Originally published in Winter 2019
Dr. Don Zent is the product of good music teachers. Really good music teachers.
Professor of Piano at Asbury University, Zent’s direct pianistic ancestry is breathtaking — just one branch of the “genealogy” includes Jorge Bolet, Moriz Rosenthal, Franz Liszt, Carl Czerny and Ludwig van Beethoven. With such a pedigree, you’d expect Zent to be a consummate artist, and he certainly is. But he’s also an outstanding educator, drawing on his rich experience to encourage students to strive for the excellence Asbury is known for.
As Professor of Piano and Coordinator of Keyboard Studies, Zent teaches applied piano, group piano, piano pedagogy, piano literature plus form and analysis. This range of instruction allows him to interact with students at all experience levels.

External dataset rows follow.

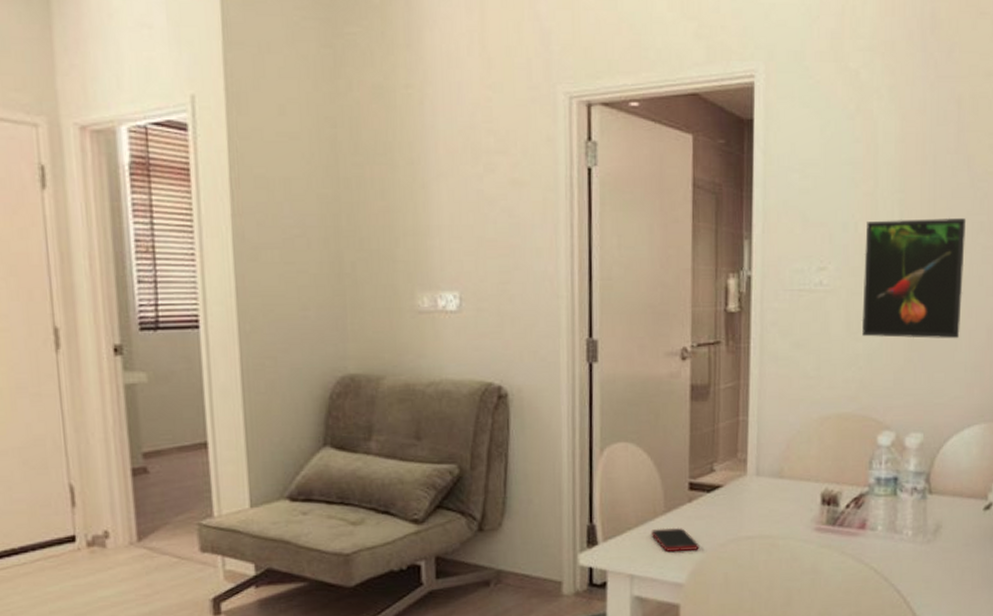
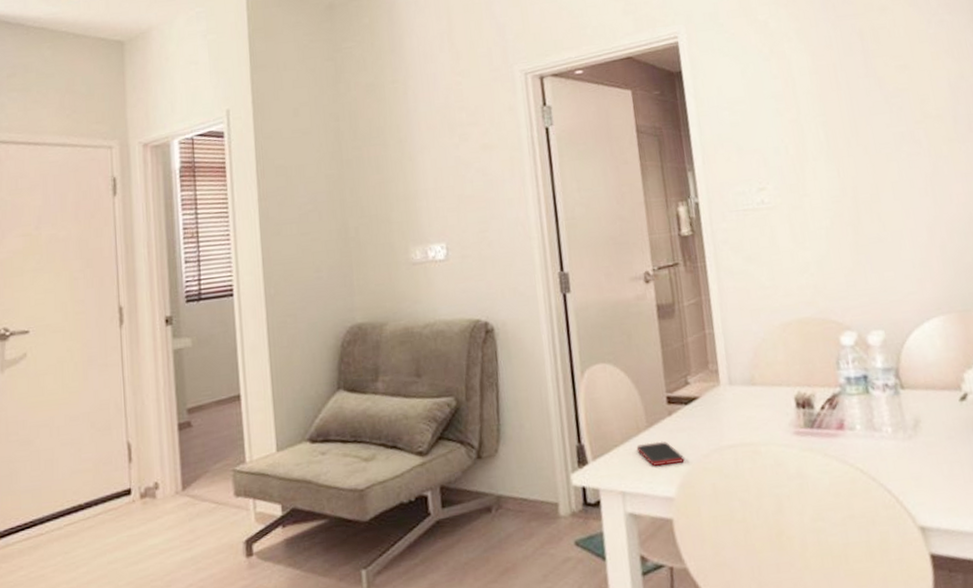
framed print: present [861,217,967,339] -> none [795,131,902,246]

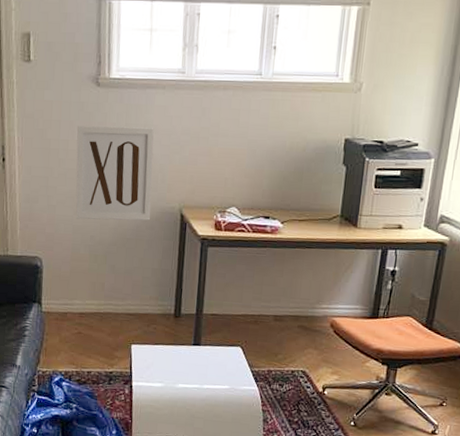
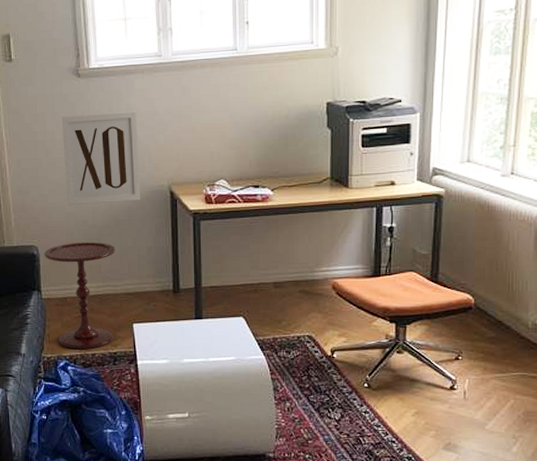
side table: none [48,257,121,367] -> present [44,241,116,350]

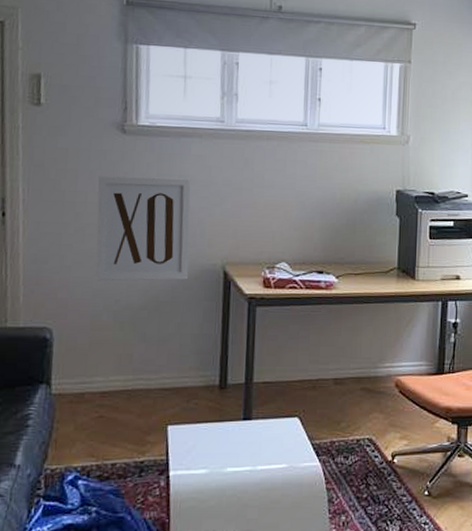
side table: present [44,241,116,350] -> none [60,325,153,458]

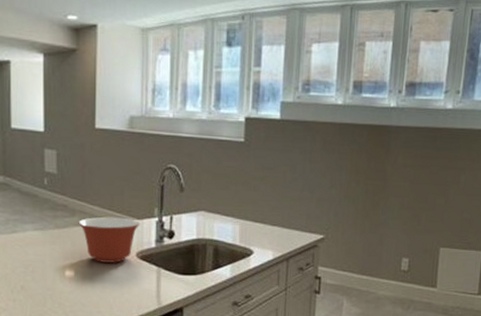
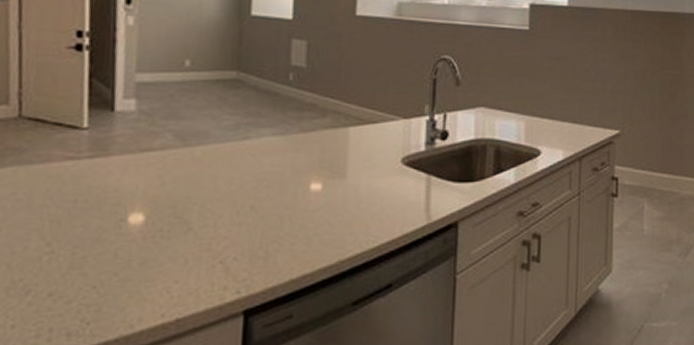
mixing bowl: present [78,217,141,263] -> none [330,116,408,172]

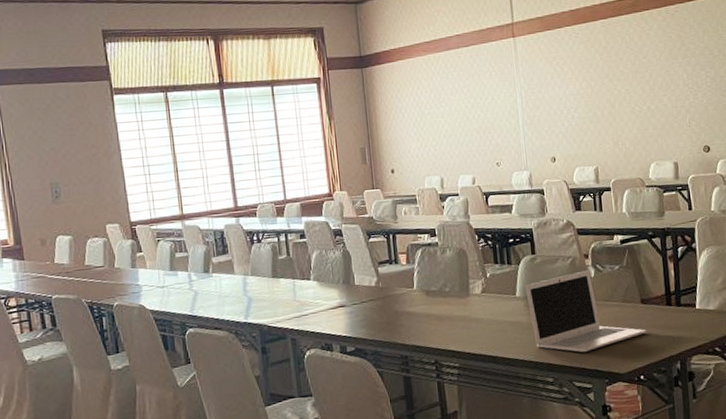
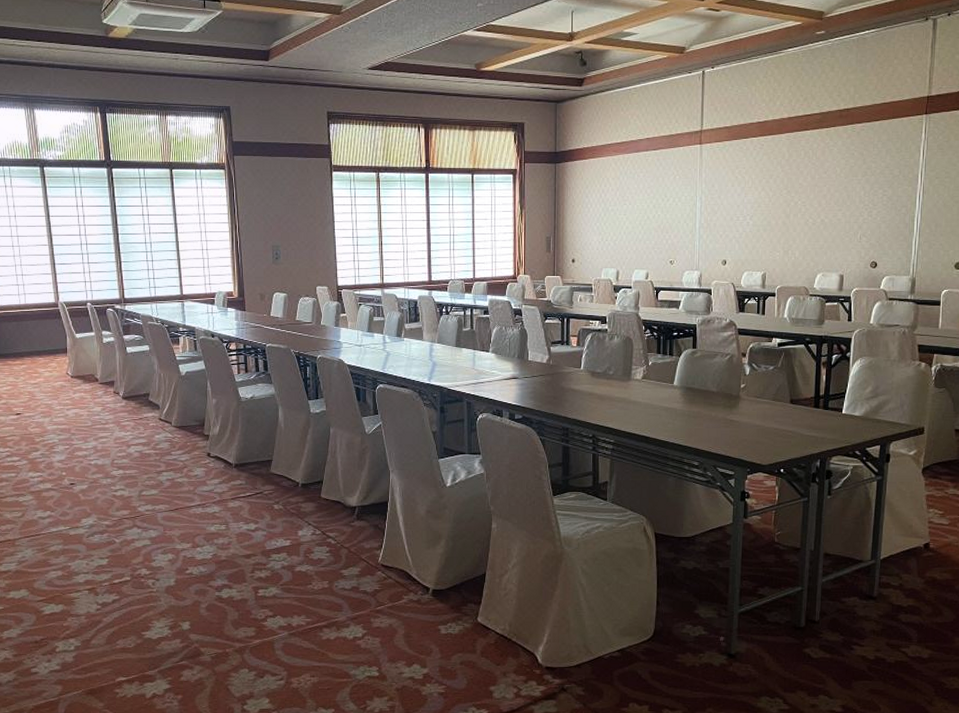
laptop: present [525,270,648,353] -> none [683,368,793,443]

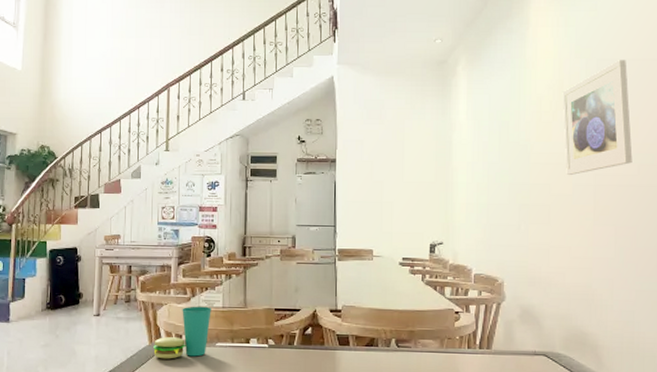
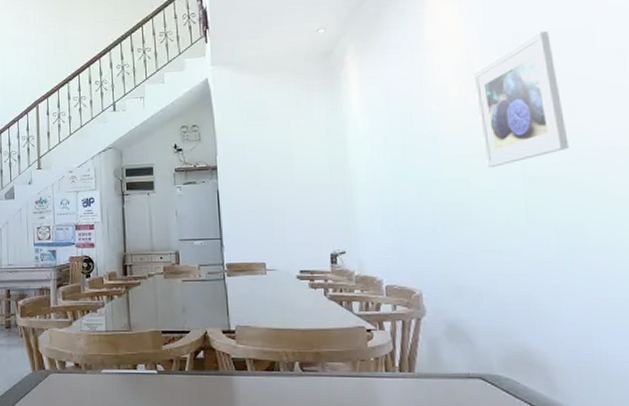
cup: present [153,306,211,359] -> none [37,330,95,388]

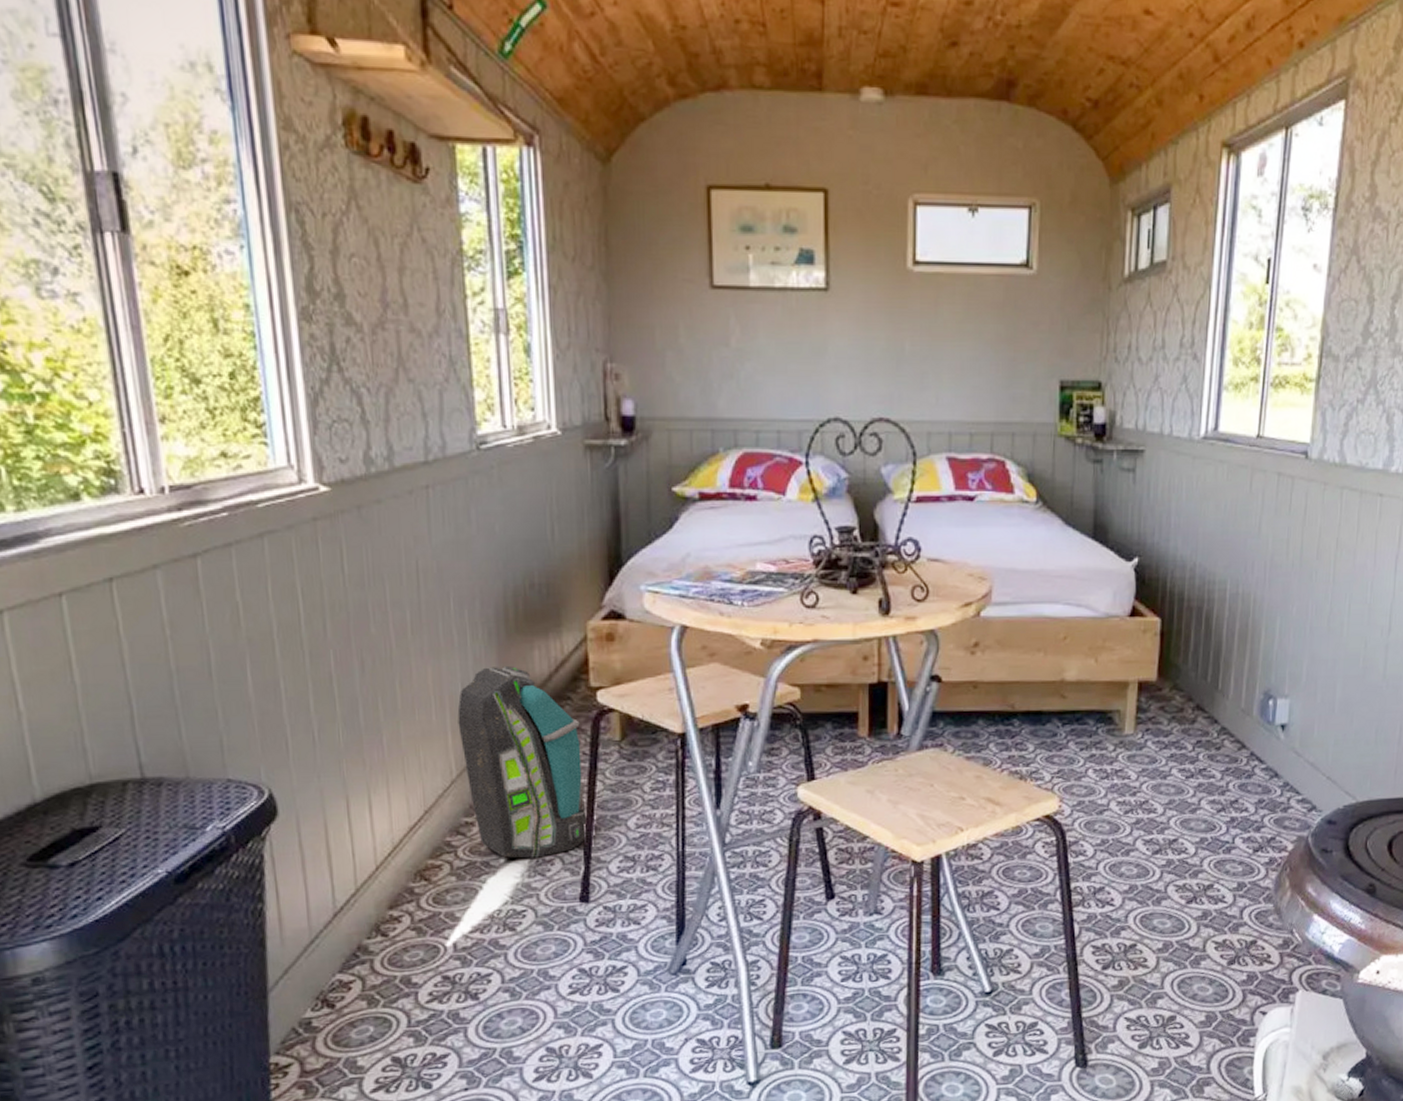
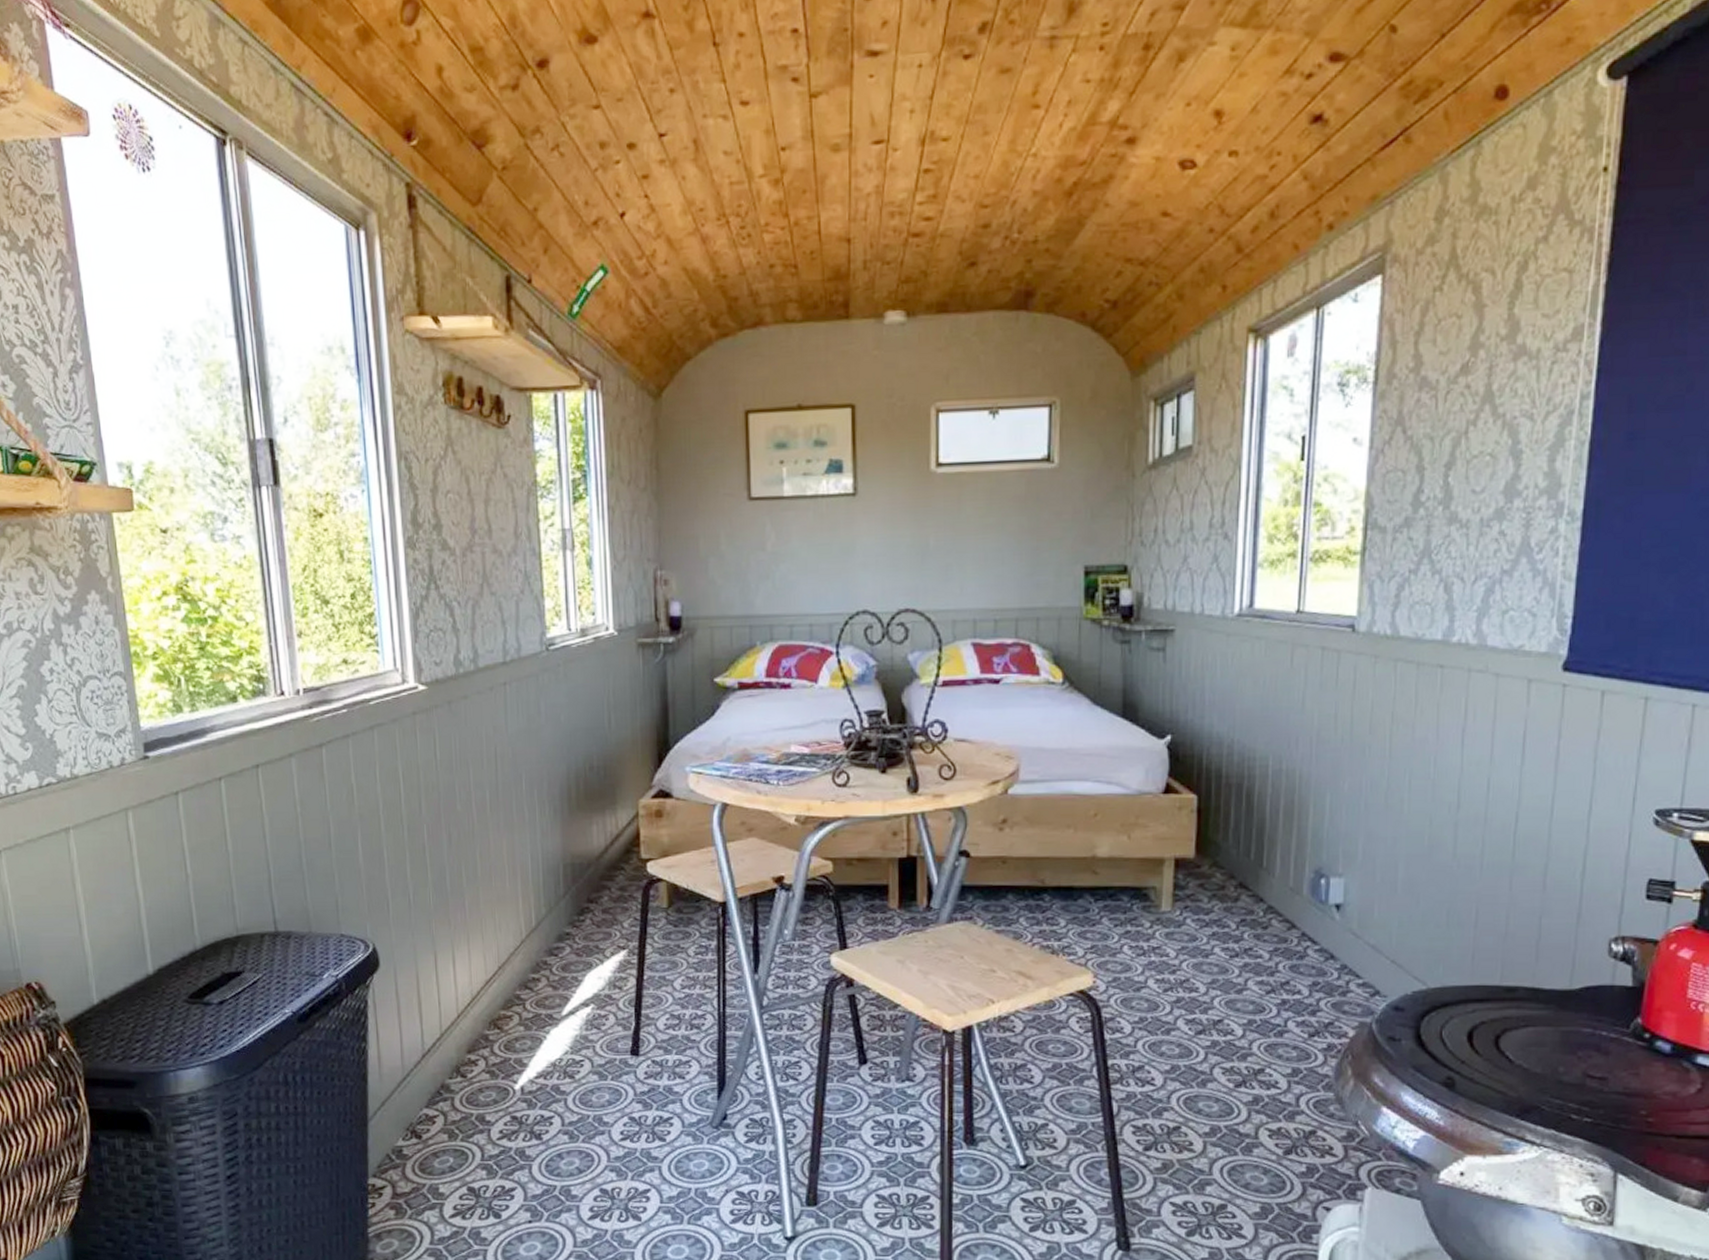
backpack: present [457,666,587,859] -> none [527,840,638,1013]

“Watching students progress and reach more potential than they thought they had — that’s a joy for me,” Zent said. “The Lord has really helped me through the years to teach well, to understand the students, to try to meet them where they are and to try to push the students beyond what they think they’re capable of doing.”
Drawing on his own experiences with music teachers — both positive and negative — Zent has developed a simple teaching philosophy. When Zent listens to his piano students, he looks for something to praise and affirm before offering critique. The concept is simple enough, but Zent has personally experienced the difference it makes.
During college, Zent nearly quit piano after a grueling experience with a professor who constantly critiqued his work and offered no positive encouragement. “Listen to what he says, not how he says it,” a friend advised. That helped, Zent said. It also left a permanent mark. Following his negative experience, he studied with teachers who embodied the opposite approach — a careful balance of praise and criticism.
“I studied with Nicholas Zumbro, who was so positive,” Zent said. “Then I studied with the great Jorge Bolet. Although he had a really gruff voice, his heart was as gentle as a lamb. Then, I studied with Santos Ojeda at College Conservatory. What a wonderful teacher he was. I like to emulate those teachers. I greatly appreciate them.”
An accomplished performer, Zent has played works by Bach, Mozart, Brahms, Szymanowski and many more in solo recital. To many on Asbury’s campus, however, he’s equally well-known as an accompanist — a role to which he gives equally thorough attention.
“I have a notebook of my accompanying projects, and I consider all kinds of possibilities and then write in my decisions,” Zent said. “That takes hours, and then I think about how am I going to use the pedal, and what kind of sound do I want and how am I going to get it technically? I’m working on those things.”
Student vocalists and instrumentalists who benefit from Zent’s accompaniment might not always know the depth of preparation that goes into his work. It’s part of his artistry — musicianship that is immaculately polished and thoughtful, yet self-effacing.
Zent also teaches accompanying, which he says is a highly practical tool for many students.
“I’ve encouraged many of my students to obtain skills in accompanying because I think a good accompanist is always in demand whereas a solo performer is not,” Zent said.
Zent also brings a strong spiritual perspective to his teaching, informed by his family history. When Zent was young, his family attended a country church, where he was fascinated by the musicianship of an evangelistic singer. Later, at another church, he was amazed by the skill of a young pianist, and began studying with the boy’s piano teacher. Today, church music still plays an important role in Zent’s life; he serves as a pianist, soloist and song leader at his church.
“I feel that the Lord has given me musical ability and I have also worked really hard to cultivate it,” Zent said. In my mind, I have a responsibility to share music with others as a result of the gift God has given to me. It’s not an obligation, it’s a privilege.”
For Zent, music has a unique power to help listeners transcend the concerns of the moment.
“I’ve found that through performing, those who listen are lifted beyond themselves to the point where they have a tendency to forget, at least temporarily, their immediate problems and to focus on the beautiful,” Zent said. “That’s a gift from God, that all of us have the opportunity to enjoy music.”
In all his roles — soloist, educator, accompanist, worship musician and leader — Zent exudes a quiet enthusiasm for his instrument and his calling.
“It’s the best instrument ever, but some people wouldn’t agree with me,” Zent said, smiling. “I just feel like I could study piano music my whole life and not really exhaust it.”